The Affordable Care Act (ACA, often referred to as “Obamacare”) established a government-run marketplace for health insurance, to be used by those Americans who do not receive health insurance from an employer. The Act also provides for a Premium Tax Credit for lower and middle income taxpayers to help pay for health insurance. (Taxpayers near or below the Federal poverty line are offered Medicaid and cannot use the tax credit.)
The tax credit is designed so that taxpayers pay an increasing share of their health insurance premium as their income rises. When income exceeds four times the poverty line, the taxpayer is no longer eligible for the credit. Unfortunately, there is a serious mathematical flaw in the design of the credit for some taxpayers. (It should be noted that the tax credit computation is based on the cost of the “Second Lowest Cost Silver Plan” in each geographical market. Insurance premiums are also based on age, so everyone’s situation is different. The flaw described in this article may not apply to every taxpayer.)

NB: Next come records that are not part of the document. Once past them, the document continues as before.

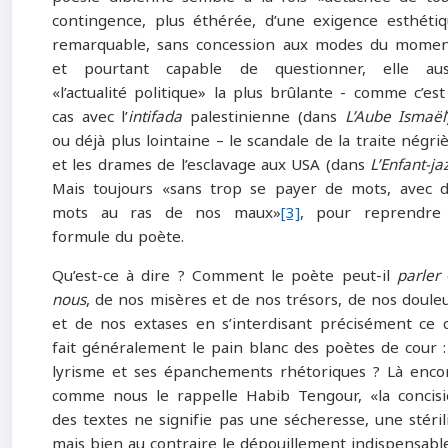
contingence, plus éthérée, d’une exigence esthéti
remarquable, sans concession aux modes du mome
et pourtant capable de questionner, elle auss
«l’actualité politique» la plus brûlante ‑ comme c’est
cas avec l’
intifada
palestinienne (dans
L’Aube Ismaël
ou déjà plus lointaine – le scandale de la traite négri
et les drames de l’esclavage aux USA (dans
L’Enfant-ja
Mais toujours «sans trop se payer de mots, avec 
mots au ras de nos maux»
[3]
, pour reprendre 
formule du poète.
Qu’est-ce à dire ? Comment le poète peut-il
parler
nous
, de nos misères et de nos trésors, de nos doule
et de nos extases en s’interdisant précisément ce 
fait généralement le pain blanc des poètes de cour :
lyrisme et ses épanchements rhétoriques ? Là enco
comme nous le rappelle Habib Tengour, «la concis
des textes ne signifie pas une sécheresse, une stéril
mais bien au contraire le dépouillement indispensabl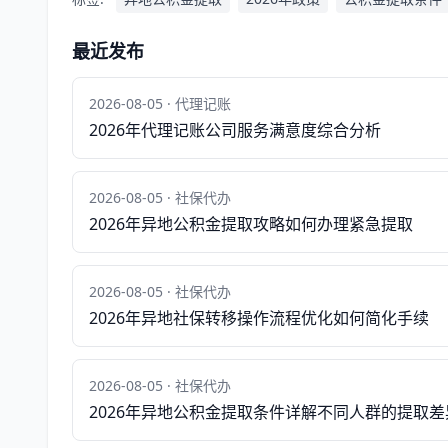
最近发布
2026-08-05 · 代理记账
2026年代理记账公司服务满意度综合分析
2026-08-05 · 社保代办
2026年异地公积金提取攻略如何办理紧急提取
2026-08-05 · 社保代办
2026年异地社保转移操作流程优化如何简化手续
2026-08-05 · 社保代办
2026年异地公积金提取条件详解不同人群的提取差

The following chart shows the net insurance premium (after applying the tax credit) that would be paid by an example taxpayer, for the calendar year 2017, at various income levels. The red line in the chart, and the green entries in the table, show the annual insurance premium. The data was obtained from the government’s HealthCare.gov website, for a 58 year old resident of Champaign County, Illinois, buying the least expensive policy offered in that market. (For comparison, the blue line shows the amount of Federal income tax, assuming that the taxpayer takes the standard deduction; more about that later.)
With an annual income of $20,000, the subscriber would pay almost nothing, as the tax credit would cover nearly the entire insurance premium. At an income of $40,000, the annual premium is $1855. And at an income of $50,000, the annual premium payment is $7466 because the taxpayer is no longer eligible for the tax credit.
That “cliff” in the chart indicates the serious flaw in Obamacare. With an income of $47,519, the premium is $2584. Add one more dollar of income, and the premium jumps to $7466 — an increase of over $4800!
As everyone knows, the income tax increases with income. But there is usually no scenario where a $100 raise would result in the tax bill increasing by more than $100. Unfortunately, if this taxpayer’s salary increases from $47,500 to $47,600 (a $100 raise), he will see an increase of over $4800 in the insurance bill. It would actually make sense for this worker to refuse the raise, or not take on extra hours in December, or not make those last couple of sales.
Because the prices are different from place to place, and also vary by age, I don’t know how many people could be affected by this problem. Still, I’m surprised I haven’t seen it mentioned in news reports more often. There are some avoidance strategies for people who could hit this cliff. For example, eligible contributions to an IRA account or a Health Savings Account can reduce a taxpayer’s Adjusted Gross Income. (This article discusses the cliff and some strategies for dealing with it.)
I can only assume that the designers of the Affordable Care Act didn’t intend to impose this cliff on us. However, it stands as another example of the unintended consequences often created by the political process.